Entries provided:

########

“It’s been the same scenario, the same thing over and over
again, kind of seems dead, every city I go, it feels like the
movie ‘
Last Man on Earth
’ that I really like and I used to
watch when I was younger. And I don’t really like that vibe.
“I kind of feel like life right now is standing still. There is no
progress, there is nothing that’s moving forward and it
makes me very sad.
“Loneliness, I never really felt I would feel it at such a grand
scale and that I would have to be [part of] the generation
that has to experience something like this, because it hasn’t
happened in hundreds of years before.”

########

Problem to solve:
Reproduce the text of the item above word for word, keeping every line as it appears.

Answer to the problem:
“It’s been the same scenario, the same thing over and over
again, kind of seems dead, every city I go, it feels like the
movie ‘
Last Man on Earth
’ that I really like and I used to
watch when I was younger. And I don’t really like that vibe.
“I kind of feel like life right now is standing still. There is no
progress, there is nothing that’s moving forward and it
makes me very sad.
“Loneliness, I never really felt I would feel it at such a grand
scale and that I would have to be [part of] the generation
that has to experience something like this, because it hasn’t
happened in hundreds of years before.”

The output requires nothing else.